Additional savings of a distinctly clinical sort are also likely on the ward, whose variable and direct costs accounted for 12% of total hospital costs that seem amenable to modification. Enhanced pain therapy begun as part of the anesthetic management (e.g., epidural opioids) may result in fewer (often costly) complications and a shorter length of hospital stay for patients having major joint replacement, esophagectomy, or colon surgery, among other major procedures in high-risk patients. Similarly, patient-controlled analgesia also decreases complications and hospital stay. Just as we plan our anesthetic management with such benefits in mind, the resultant cost savings constitutes "downstream" effects that should not be overlooked in the economic evaluation of our care. Interestingly, although enhanced pain management undoubtedly increases the "anesthesia costs," the "downstream benefit" more than compensates for the additional cost.
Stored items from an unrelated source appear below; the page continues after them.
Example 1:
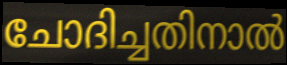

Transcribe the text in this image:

ചോദിച്ചതിനാൽ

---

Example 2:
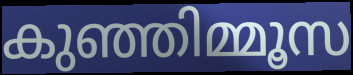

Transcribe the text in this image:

കുഞ്ഞിമ്മൂസ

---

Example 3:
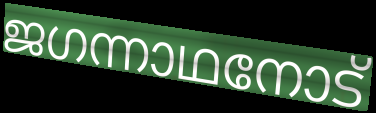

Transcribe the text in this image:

ജഗന്നാഥനോട്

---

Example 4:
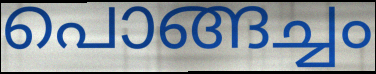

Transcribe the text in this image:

പൊങ്ങച്ചം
Thus, we should not limit our perspective to merely seeking to decrease the anesthesia pharmacy costs, lest we become blindsided to far greater cost-saving opportunities. In the past, achieving cost savings external to one's budgeted domain might have been less appealing, if not a disincentive. With the aggregation of clinical entities into larger functional units, there is need for enlightenment transcending departmental budgets. Indeed, the evolving guidelines for the economic evaluation of health-care interventions recommend the broadest perspective possible. We must consider the entire surgical experience, preoperatively and postoperatively, to identify the related cost savings and other implications of our anesthesia management. Otherwise, we risk being penny wise, pound foolish.

Fredrick K. Orkin, M.D., M.B.A., Professor, Departments of Anesthesiology and Community and Family Medicine (Epidemiology), Dartmouth Medical School, Hanover, New Hampshire, Chief, Anesthesia Service 112B, Veterans Affairs Medical Center, White River Junction, Vermont 05009.